Document >>
· · · ·

An ideal gas with $\mathrm{\gamma }$ = 1.5 is initially at state A where its pressure, temperature and volume are, P_A, T_A & V_A. It is taken first through an isobaric expansion to state (P_B, T_B, V_B). Then, it is taken through an adiabatic expansion to state C (P_C, T_C, V_C). The work done during the processes AB and BC are equal i.e., W_AB = W_BC = W. Also, P_C = 8/27 P_A. Then

Work done during isobaric expansion = P_A(V_B - V_A)

· · · ·

Reproduce the ideal gas problem from "An ideal gas" up to and including "P_A(V_B - V_A)".

Data records >>
· · · ·

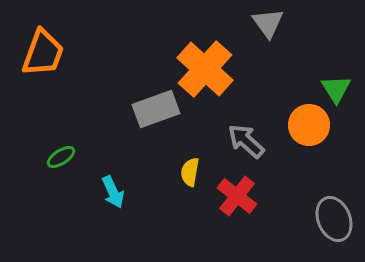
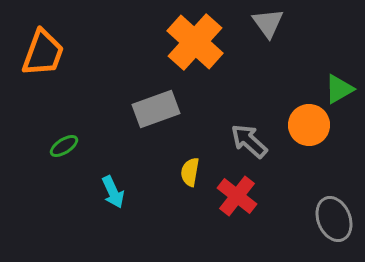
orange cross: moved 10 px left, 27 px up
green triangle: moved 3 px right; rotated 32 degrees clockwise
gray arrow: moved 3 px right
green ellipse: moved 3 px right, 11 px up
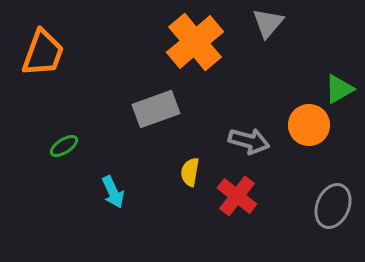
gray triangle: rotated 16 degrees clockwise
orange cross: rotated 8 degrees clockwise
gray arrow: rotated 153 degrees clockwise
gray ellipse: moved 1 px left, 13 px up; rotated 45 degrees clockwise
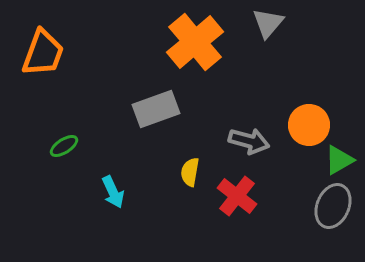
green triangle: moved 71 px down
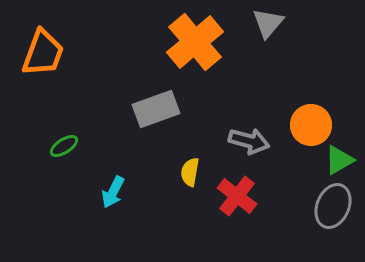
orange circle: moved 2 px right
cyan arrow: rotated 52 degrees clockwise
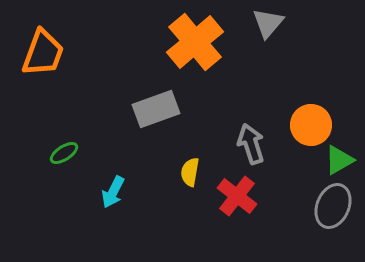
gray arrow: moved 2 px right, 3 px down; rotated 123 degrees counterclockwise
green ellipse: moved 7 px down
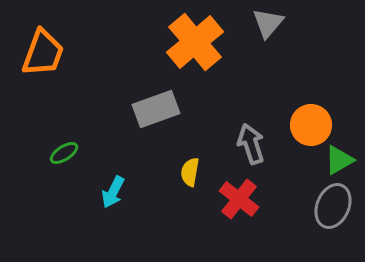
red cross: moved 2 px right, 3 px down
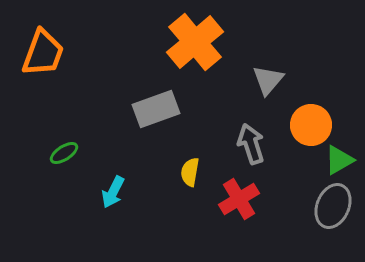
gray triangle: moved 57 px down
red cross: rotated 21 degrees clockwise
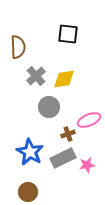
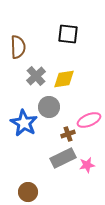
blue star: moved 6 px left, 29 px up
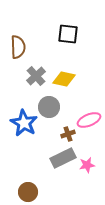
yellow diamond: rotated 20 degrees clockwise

· · · ·

Exercise response >>
An ideal gas with $\mathrm{\gamma }$ = 1.5 is initially at state A where its pressure, temperature and volume are, P_A, T_A & V_A. It is taken first through an isobaric expansion to state (P_B, T_B, V_B). Then, it is taken through an adiabatic expansion to state C (P_C, T_C, V_C). The work done during the processes AB and BC are equal i.e., W_AB = W_BC = W. Also, P_C = 8/27 P_A. Then

Work done during isobaric expansion = P_A(V_B - V_A)